- _What to work on_
Down to the final line, print the records below exactly and without pictures.

(Entries taken from a collection)
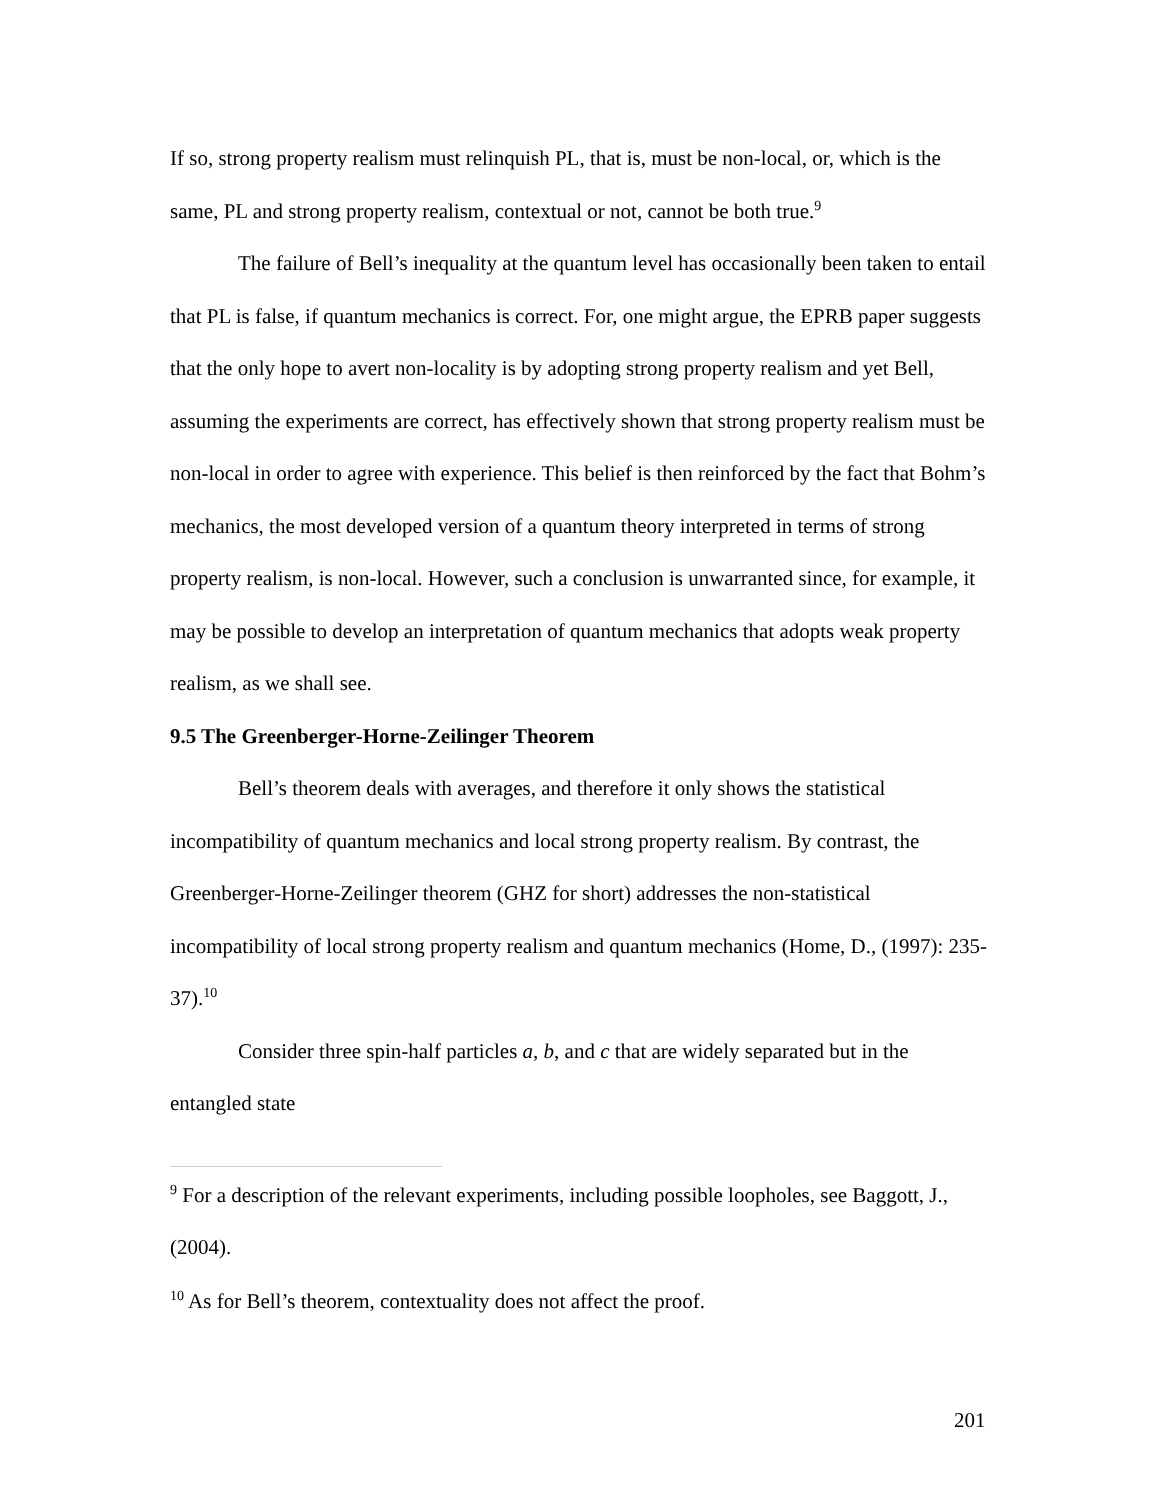If so, strong property realism must relinquish PL, that is, must be non-local, or, which is the same, PL and strong property realism, contextual or not, cannot be both true.<sup>9</sup>
The failure of Bell’s inequality at the quantum level has occasionally been taken to entail that PL is false, if quantum mechanics is correct. For, one might argue, the EPRB paper suggests that the only hope to avert non-locality is by adopting strong property realism and yet Bell, assuming the experiments are correct, has effectively shown that strong property realism must be non-local in order to agree with experience. This belief is then reinforced by the fact that Bohm’s mechanics, the most developed version of a quantum theory interpreted in terms of strong property realism, is non-local. However, such a conclusion is unwarranted since, for example, it may be possible to develop an interpretation of quantum mechanics that adopts weak property realism, as we shall see.
9.5 The Greenberger-Horne-Zeilinger Theorem
Bell’s theorem deals with averages, and therefore it only shows the statistical incompatibility of quantum mechanics and local strong property realism. By contrast, the Greenberger-Horne-Zeilinger theorem (GHZ for short) addresses the non-statistical incompatibility of local strong property realism and quantum mechanics (Home, D., (1997): 235-37).<sup>10</sup>
Consider three spin-half particles a, b, and c that are widely separated but in the entangled state
<sup>9</sup> For a description of the relevant experiments, including possible loopholes, see Baggott, J., (2004).
<sup>10</sup> As for Bell’s theorem, contextuality does not affect the proof.
201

- _Finished task_
If so, strong property realism must relinquish PL, that is, must be non-local, or, which is the same, PL and strong property realism, contextual or not, cannot be both true.<sup>9</sup>
The failure of Bell’s inequality at the quantum level has occasionally been taken to entail that PL is false, if quantum mechanics is correct. For, one might argue, the EPRB paper suggests that the only hope to avert non-locality is by adopting strong property realism and yet Bell, assuming the experiments are correct, has effectively shown that strong property realism must be non-local in order to agree with experience. This belief is then reinforced by the fact that Bohm’s mechanics, the most developed version of a quantum theory interpreted in terms of strong property realism, is non-local. However, such a conclusion is unwarranted since, for example, it may be possible to develop an interpretation of quantum mechanics that adopts weak property realism, as we shall see.
9.5 The Greenberger-Horne-Zeilinger Theorem
Bell’s theorem deals with averages, and therefore it only shows the statistical incompatibility of quantum mechanics and local strong property realism. By contrast, the Greenberger-Horne-Zeilinger theorem (GHZ for short) addresses the non-statistical incompatibility of local strong property realism and quantum mechanics (Home, D., (1997): 235-37).<sup>10</sup>
Consider three spin-half particles a, b, and c that are widely separated but in the entangled state
<sup>9</sup> For a description of the relevant experiments, including possible loopholes, see Baggott, J., (2004).
<sup>10</sup> As for Bell’s theorem, contextuality does not affect the proof.
201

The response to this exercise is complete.